Throughout this paper, we tried to show the importance to build a satisfactory compression scheme to compress biomedical images for big data architecture. We have shown our overall results by comparing performance parameters for the compression algorithms. Our Spark architecture shows us how we can implement the introduced algorithm and compress biomedical images. This architecture is more complete, easier, and adaptable in all the steps as compared with those proposed in the literature. We based the work on a MATLAB environment to simulate our compression algorithm. By calculating the evaluation parameter, we notice that the PSNR, MSSIM and CR give us the good values according to the codebook size. Regarding the obtained parameters during the comparison, we can notice that our method is better than literature method and give the good compromise between all the evaluation parameters. This comparison proves the efficiency of our compression algorithms. This work achieves with eight evaluation parameters, that are many than those used in [13,16-18,53] where the authors used three or four evaluation parameters. As future work, we propose to make a data preprocessing using an unsupervised algorithm finally to have a codebook model and use a supervised learning to reduce codebook computation time for each image during the vector quantization step.
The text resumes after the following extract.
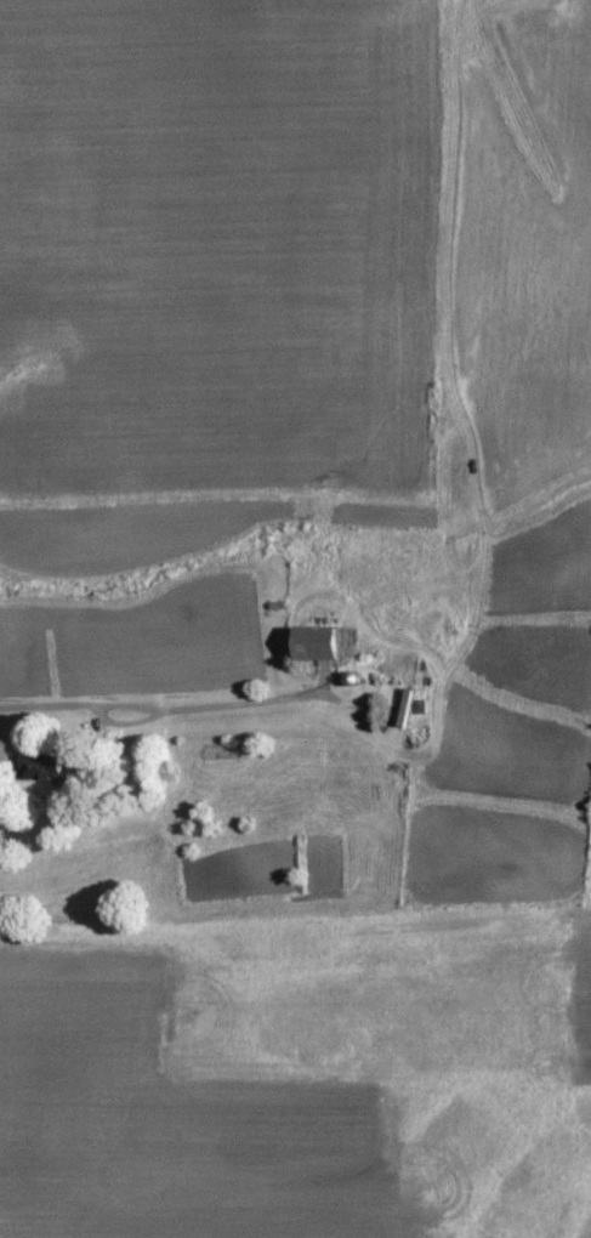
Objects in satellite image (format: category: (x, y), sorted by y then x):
building: (326, 645)
road: (182, 713)
building: (45, 767)

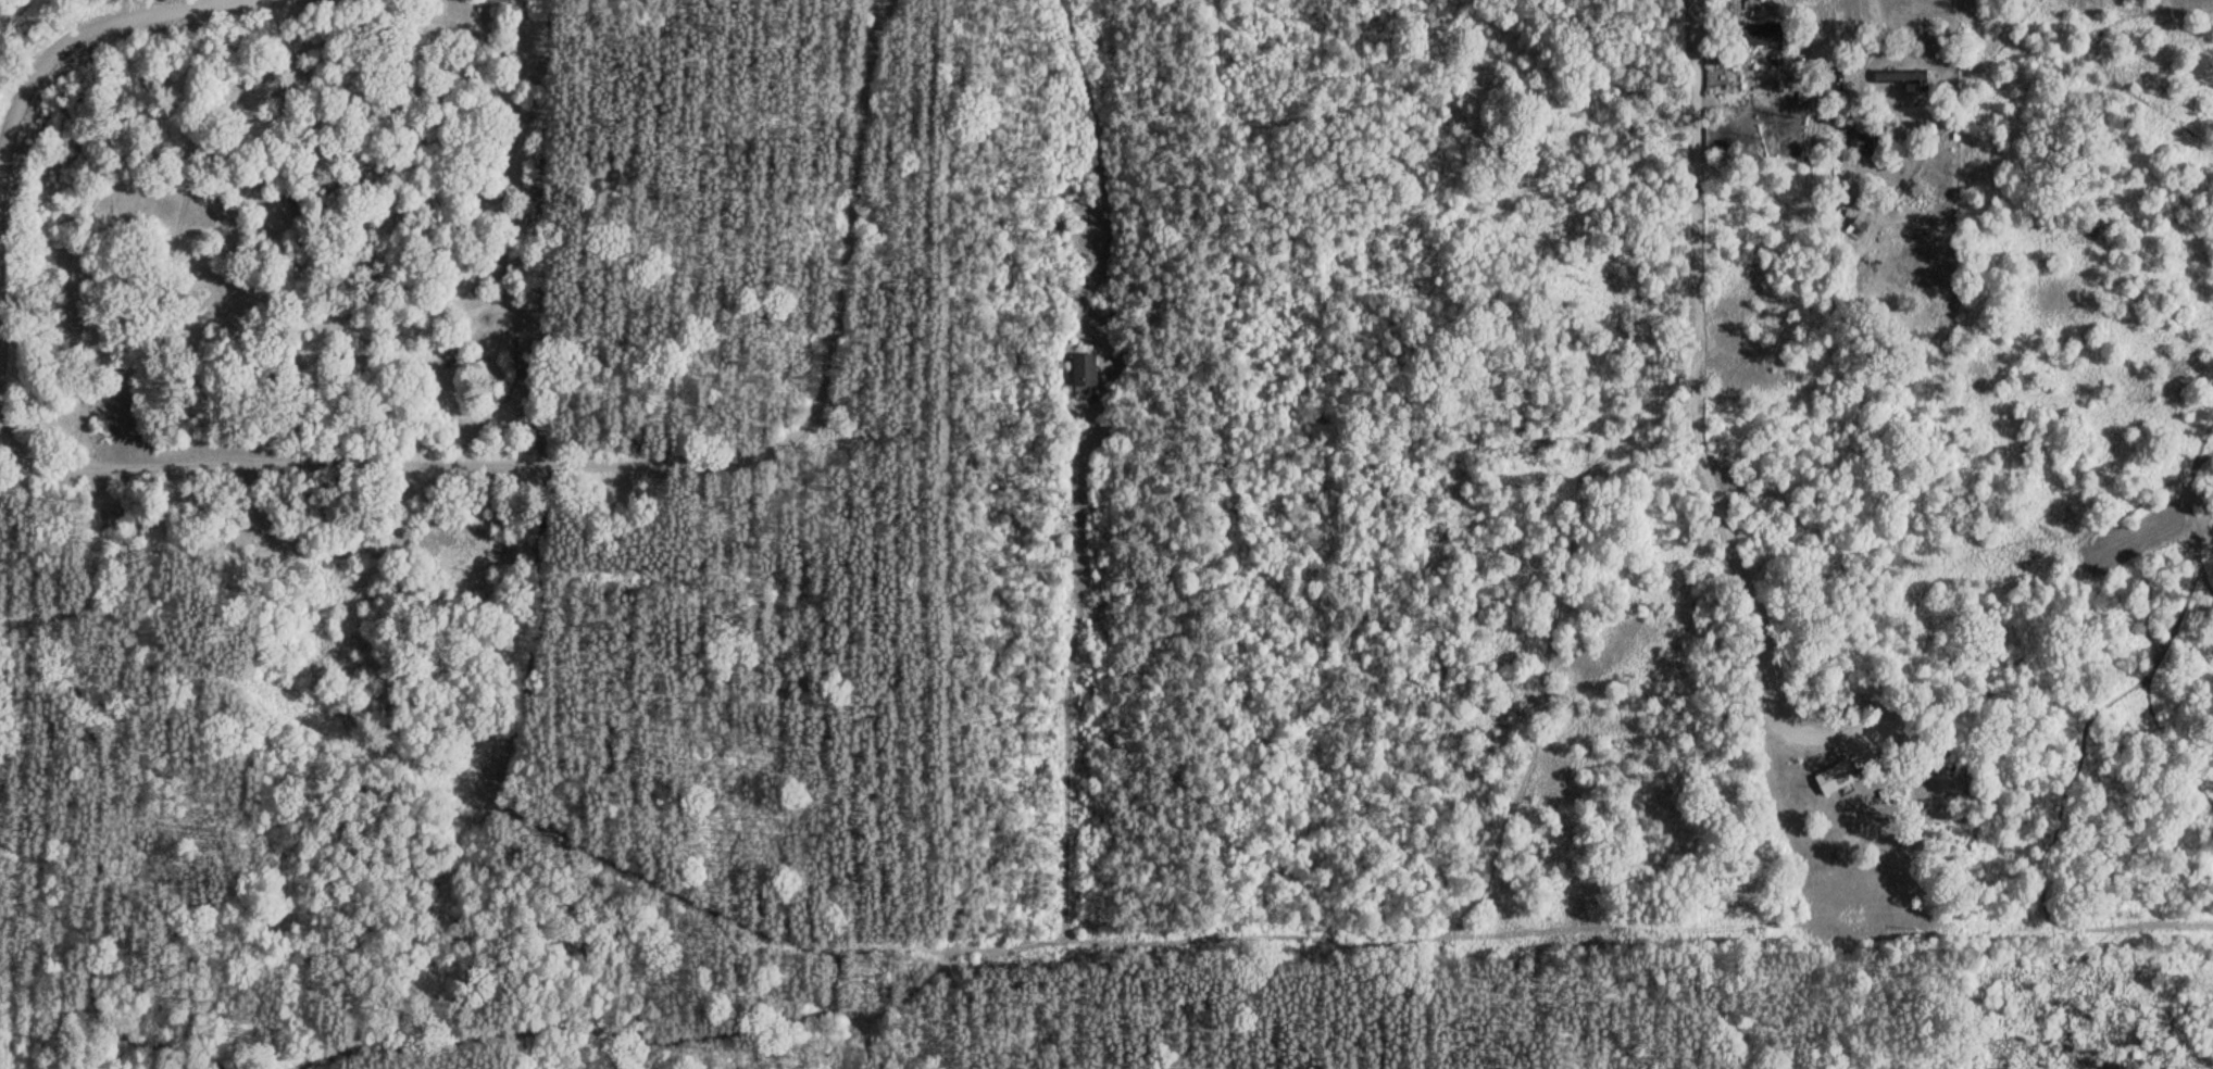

The authors are very grateful to anonymous referees for their valuable and critical comments which helped to improve this paper. The authors are very grateful to Mrs. Talla Isabelle from linguistic center of Yaounde, Mr. Ndi Alexander and Mrs. Feuyeu from SUP’PTIC for improving the overall English level and mistakes within our manuscript. The authors would like to acknowledge Dr. Kengne Romanic from UR-MACETS and Inchtech’s Team for their support and assistance during the conception of that work.
We wish to confirm that there are no known conflicts of interest associated with this publication and there has been no significant financial support for this work that could have influenced its outcome.
This article does not contain any studies with human participants and/ or animals performed by any of the authors.